A more efficient way to build startups

In addition to my “Learning to Fail” class, I also teach a class at Duke about social media and social marketing. In order to teach the class, I spend lots of time studying things most people in the entrepreneurial community would consider a waste of time. For example, I’ve spent years following the Kardashians.

Don’t laugh. I guarantee they’re more successful entrepreneurs than you.

Did you know the Kardashians have over a billion followers among them and operate one of the largest and most influential media empires in the world?

I’m also a huge fan of Dwayne “The Rock” Johnson’s social media strategy. I consider his Instagram feed to be better than a marketing master class. And I’ve spent more time than any 40-year-old man reasonably should watching tweens dancing in order to figure out the best strategy for becoming TikTok famous.
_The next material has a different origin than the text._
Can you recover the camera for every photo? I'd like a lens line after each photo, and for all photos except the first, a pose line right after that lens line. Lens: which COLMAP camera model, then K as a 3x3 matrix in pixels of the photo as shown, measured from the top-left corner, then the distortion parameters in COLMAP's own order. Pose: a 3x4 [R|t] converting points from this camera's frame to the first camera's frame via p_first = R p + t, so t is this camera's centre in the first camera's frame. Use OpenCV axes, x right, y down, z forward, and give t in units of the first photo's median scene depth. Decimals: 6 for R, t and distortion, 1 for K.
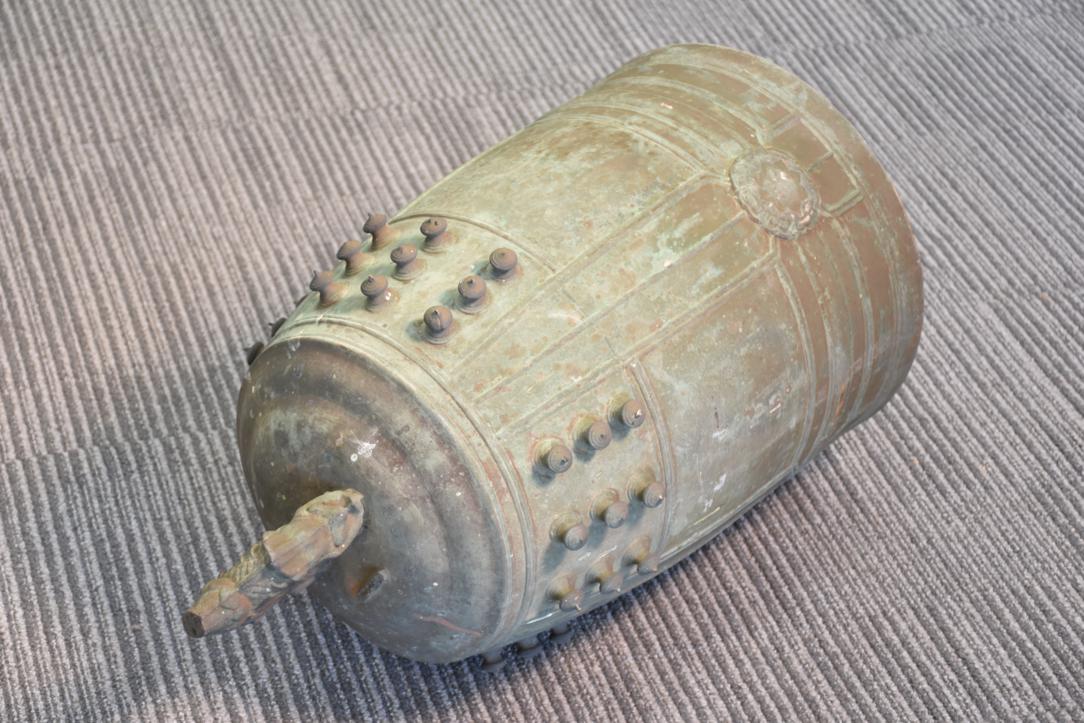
lens RADIAL K [[2437.3, 0, 540.7], [0, 2437.3, 361.8], [0, 0, 1]] dist [0.561971, 0.000000]
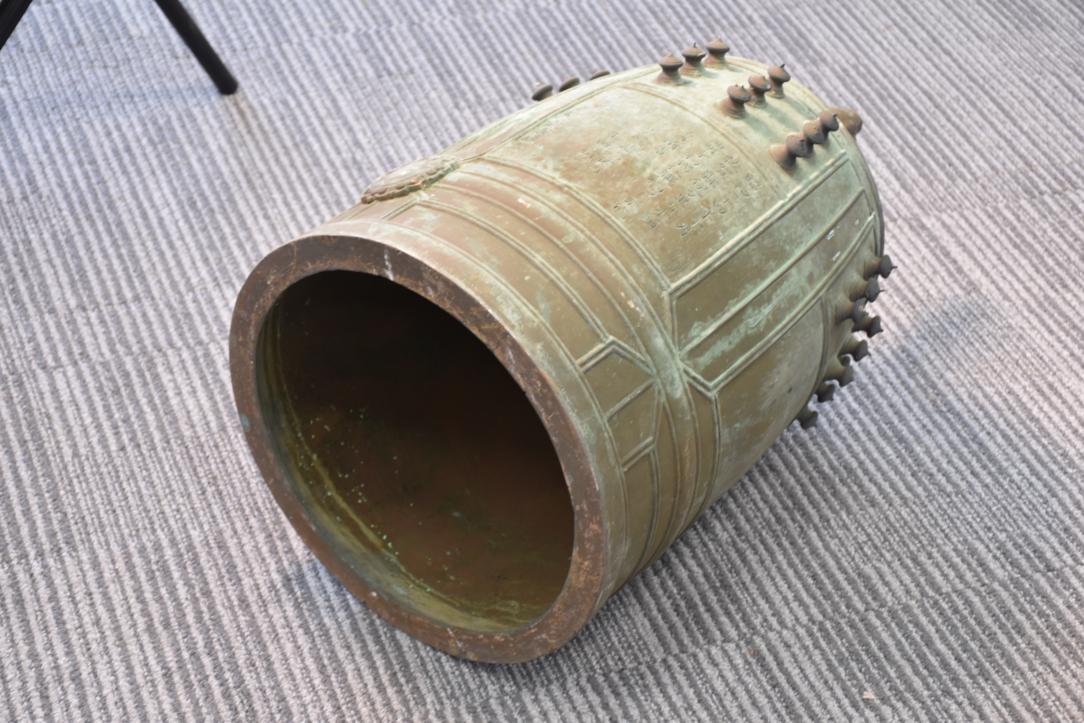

The more I study social media, the more I’ve begun to recognize and appreciate the emergence of an alternate and more efficient type of startup than the traditional “garage startup” approach to entrepreneurship. For the sake of consistency, if we’re going to call product-centered companies “garage startups” because some of the most successful ones were launched out of garages, let’s call these new types of companies “bedroom startups.” Yes, I realize the less-than-wholesome and, in some cases, not entirely unfounded implications. Whatever. I’m not here to judge. Instead, I’m trying to explain why bedroom startups enable a more efficient entrepreneurial model.